Many countries are leading with a ‘climate first’ approach as they adopt the International Sustainability Standards Board’s (ISSB) sustainability disclosure standards – IFRS S1 and IFRS S2. Most are allowing a grace period during the initial application of IFRS S2 before IFRS S1 is required for reporting on all other sustainability related risks and opportunities that may affect an organisation’s performance and prospects.

This is part of a wider global shift: momentum is strengthening internationally, with nearly forty countries publicly endorsing or committing to the ISSB’s IFRS S1 and S2 standards as of January 2026, representing nearly 60% of global GDP.

As this phased adoption continues, it is expected to extend into nature and human capital-related reporting, with the ISSB set to issue an exposure draft on its nature-related standard setting activities ahead of October’s COP17 on biodiversity in Armenia.

What this means for finance and accounting professionals

For finance and accounting professionals, this evolving landscape is bringing new responsibilities, but also new influence.

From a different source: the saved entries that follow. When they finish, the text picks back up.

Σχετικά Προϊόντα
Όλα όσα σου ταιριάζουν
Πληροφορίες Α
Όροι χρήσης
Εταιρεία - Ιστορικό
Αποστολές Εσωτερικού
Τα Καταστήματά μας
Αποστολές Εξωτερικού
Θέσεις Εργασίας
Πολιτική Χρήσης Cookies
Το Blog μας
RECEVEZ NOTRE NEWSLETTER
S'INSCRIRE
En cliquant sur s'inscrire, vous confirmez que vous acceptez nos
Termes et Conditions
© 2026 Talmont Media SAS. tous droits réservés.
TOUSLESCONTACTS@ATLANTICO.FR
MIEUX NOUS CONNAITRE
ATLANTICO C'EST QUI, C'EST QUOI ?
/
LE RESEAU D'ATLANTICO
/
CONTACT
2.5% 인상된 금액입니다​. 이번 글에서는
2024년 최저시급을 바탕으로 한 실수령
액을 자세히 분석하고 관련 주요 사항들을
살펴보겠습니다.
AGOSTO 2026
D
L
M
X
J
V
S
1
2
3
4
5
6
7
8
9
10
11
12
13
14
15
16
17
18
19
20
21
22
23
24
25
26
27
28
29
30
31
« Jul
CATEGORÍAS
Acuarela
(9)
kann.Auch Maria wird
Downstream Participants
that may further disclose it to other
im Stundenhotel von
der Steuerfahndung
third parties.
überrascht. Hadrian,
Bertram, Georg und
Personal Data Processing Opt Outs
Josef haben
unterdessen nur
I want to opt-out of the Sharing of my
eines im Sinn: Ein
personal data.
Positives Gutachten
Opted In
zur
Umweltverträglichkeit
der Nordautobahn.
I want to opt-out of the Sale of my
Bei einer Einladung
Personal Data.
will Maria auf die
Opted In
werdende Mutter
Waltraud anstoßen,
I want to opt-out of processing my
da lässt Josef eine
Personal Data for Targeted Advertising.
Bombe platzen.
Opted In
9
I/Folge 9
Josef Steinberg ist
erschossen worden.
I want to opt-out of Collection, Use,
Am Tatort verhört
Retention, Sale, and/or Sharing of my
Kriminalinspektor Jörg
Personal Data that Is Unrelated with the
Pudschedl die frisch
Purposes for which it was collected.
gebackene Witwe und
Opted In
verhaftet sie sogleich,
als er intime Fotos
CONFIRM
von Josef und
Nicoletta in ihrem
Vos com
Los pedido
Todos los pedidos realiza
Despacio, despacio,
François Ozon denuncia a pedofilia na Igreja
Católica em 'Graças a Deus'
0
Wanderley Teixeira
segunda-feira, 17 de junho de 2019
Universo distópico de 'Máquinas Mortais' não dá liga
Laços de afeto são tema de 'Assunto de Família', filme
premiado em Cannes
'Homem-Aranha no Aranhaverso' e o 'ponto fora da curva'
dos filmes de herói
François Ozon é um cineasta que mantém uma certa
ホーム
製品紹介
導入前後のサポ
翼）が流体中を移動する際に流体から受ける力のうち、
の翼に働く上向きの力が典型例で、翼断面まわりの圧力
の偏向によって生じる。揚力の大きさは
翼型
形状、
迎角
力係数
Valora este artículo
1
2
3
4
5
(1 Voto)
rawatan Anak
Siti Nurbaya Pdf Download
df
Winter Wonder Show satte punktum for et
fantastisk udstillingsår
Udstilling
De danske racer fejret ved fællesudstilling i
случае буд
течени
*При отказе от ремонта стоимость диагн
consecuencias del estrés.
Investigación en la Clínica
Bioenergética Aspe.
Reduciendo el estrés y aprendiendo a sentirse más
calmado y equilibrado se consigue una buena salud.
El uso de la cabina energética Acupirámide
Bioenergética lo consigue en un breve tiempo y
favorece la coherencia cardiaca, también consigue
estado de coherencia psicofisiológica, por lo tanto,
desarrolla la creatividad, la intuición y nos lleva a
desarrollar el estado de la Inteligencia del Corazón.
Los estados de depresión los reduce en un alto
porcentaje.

Finance will be at the heart of sustainability

As sustainability reporting becomes more integrated with financial reporting, finance teams will lead the work of verifying data, building internal controls and ensuring that sustainability‑related risks and opportunities are captured accurately. This is a significant expansion of scope – and a natural extension of the profession’s strengths in rigour, materiality and assurance.

Assurance will rapidly expand and diversify

Demand for credible sustainability information is pushing assurance to the forefront. In the UK, a voluntary registration regime may become mandatory over time, raising expectations for the competence and quality of service providers. In the EU, limited assurance will be required by mid-2027. This creates an opportunity for audit firms and independent assurance providers alike to develop new services and deepen client relationships.

Connecting sustainability to financial performance becomes essential

Boards and investors increasingly want to understand how sustainability issues – climate exposure, labour practices, biodiversity risks – translate into cash flow, asset valuation, capital allocation and long‑term resilience. Finance professionals will be expected not just to report data but to interpret it. Those who can connect the dots between sustainability performance and financial implications will be central to strategic planning and value creation.

The UK’s adoption of SRS is more than a reporting development; it is a signal that sustainability has moved from the margins into the mainstream of business and financial decision‑making. Amid global uncertainty, this shift presents an enormous opportunity for the finance and accounting profession.

As sustainability information becomes more consistent, comparable, and investor‑relevant, the profession stands at the centre of translating that information into insight and action. This is a moment for finance professionals to lead – not only in technical reporting and assurance, but in shaping resilient, long‑term business strategies that deliver value for organisations, economies and society.

Frequently asked questions

  • What's the impact of UK's Sustainability Reporting Standards (SRS)?

    UK has taken a clear step forward with the SRS by providing a clear and practical framework for reporting material information about sustainability-related risks and opportunities.